Indemnity Protection for Linux?

spookymonster asks: "I'm a mainframe sysadmin for a Fortune 50 company. I'm also a Linux hobbyist. About 18 months ago, my request for a proof-of-concept z/Series testbed was granted, and the results have been encouraging. Despite this, senior management keeps saying that Linux isn't ready for prime time. Today, I was finally able to corner one of them and ask him what exactly his issue was with Linux. His answer: Indemnity. All our other software vendors provide protection against someone suing us for using their product. Who protects us if a third party sues us, claiming Linux infringes on their copyrights? Sadly, I was at a loss for words. I've done some digging on Google, but haven't really found anything on the subject. With the SCO/IBM lawsuit heavy in the headlines of late, I figured I'd turn to the Slashdot community for answers. How do I respond to questions about Linux and indemnification protection?"

What indemnity?

[AlecC]

How much is the indemnity you get from the closed-source suppliers worth? Here is a story about users of Microsoft SQL Server possibly being sued for proprietary software incorrectly or inappropriately included by Microsoft in SQLSever.

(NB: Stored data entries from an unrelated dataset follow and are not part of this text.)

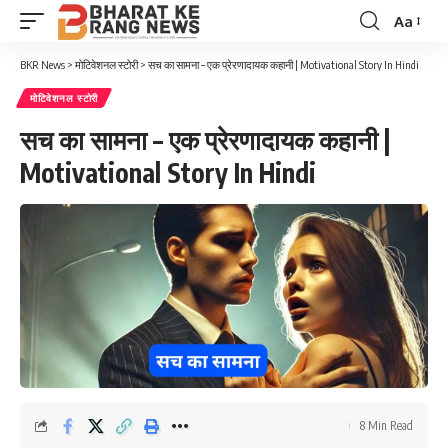
Aa
Font
Resizer
BKR News
>
मोटिवेशनल स्टोरी
>
सच का सामना – एक प्रेरणादायक कहानी | Motivational Story In Hindi
मोटिवेशनल स्टोरी
सच का सामना – एक प्रेरणादायक कहानी |
Motivational Story In Hindi
8 Min Read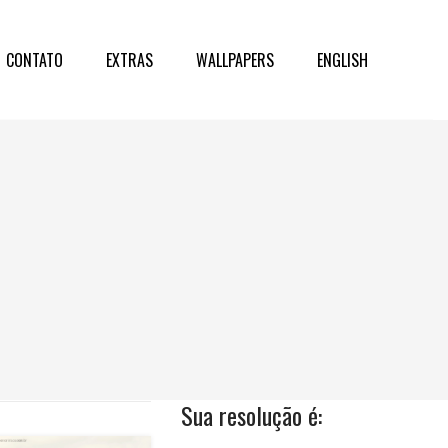
CONTATO
EXTRAS
WALLPAPERS
ENGLISH
Sua resolução é: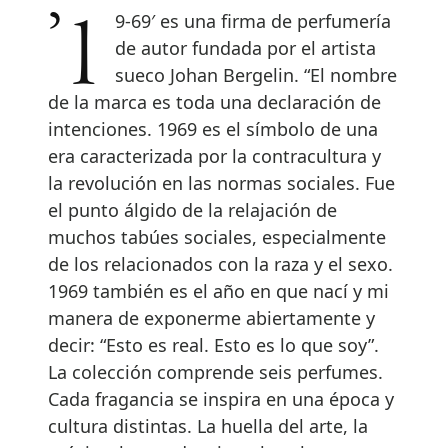
’19-69′ es una firma de perfumería
de autor fundada por el artista
sueco Johan Bergelin. “El nombre
de la marca es toda una declaración de
intenciones. 1969 es el símbolo de una
era caracterizada por la contracultura y
la revolución en las normas sociales. Fue
el punto álgido de la relajación de
muchos tabúes sociales, especialmente
de los relacionados con la raza y el sexo.
1969 también es el año en que nací y mi
manera de exponerme abiertamente y
decir: “Esto es real. Esto es lo que soy”.
La colección comprende seis perfumes.
Cada fragancia se inspira en una época y
cultura distintas. La huella del arte, la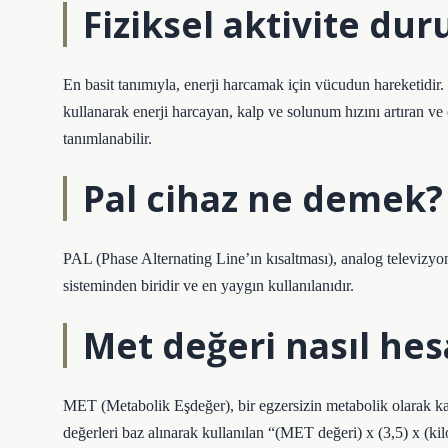
Fiziksel aktivite du
En basit tanımıyla, enerji harcamak için vücudun hareketidir.
kullanarak enerji harcayan, kalp ve solunum hızını artıran ve 
tanımlanabilir.
Pal cihaz ne demek?
PAL (Phase Alternating Line’ın kısaltması), analog televizyon
sisteminden biridir ve en yaygın kullanılanıdır.
Met değeri nasıl hes
MET (Metabolik Eşdeğer), bir egzersizin metabolik olarak k
değerleri baz alınarak kullanılan “(MET değeri) x (3,5) x (ki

Of coursse, this is at the start of litigation, and no-one knows how it will turn out. But isn't this exactly what your executive is worrying about happening with Open Source software? And this is from the Godzilla of them all, Microsoft.

No-one can make you perfectly safe from such claims - valid or invalid. But with open source, it shoudl be a lot easier to establish the truth of such allegations, because the source is available, and trackable, a long way back. If closed-source supplier A alleges that closed source supplier B has pirated code, you are into heavy calibre lawyers before source gets disclosed under court order. With open source, you go to the CVS tree, check earliest versions, check dates.... False claims should be seen off pretty quicly. And someone filing proprietary code as OS would be pretty visible (and spurned) within the community.

And if it turns out that you have been using some stolen code, with OS you at least have the option of throwing out only the stolen bits and rewriting them, whereas with closed source you are dependant upon your supplier doing that for you - if the lawsuit hasn't destroyed them, which it would do for a small company (and then where is your indemnity? At then end of the trail of unsecured creditors, I should think).

To summarise: such situations are much less likely to occur with Open rather than Closed source. If they do occur, that indemnity has a good chance of being waste paper. Meanwhile, you have paid out *a lot* in licence fees for a very threadbare security blanket.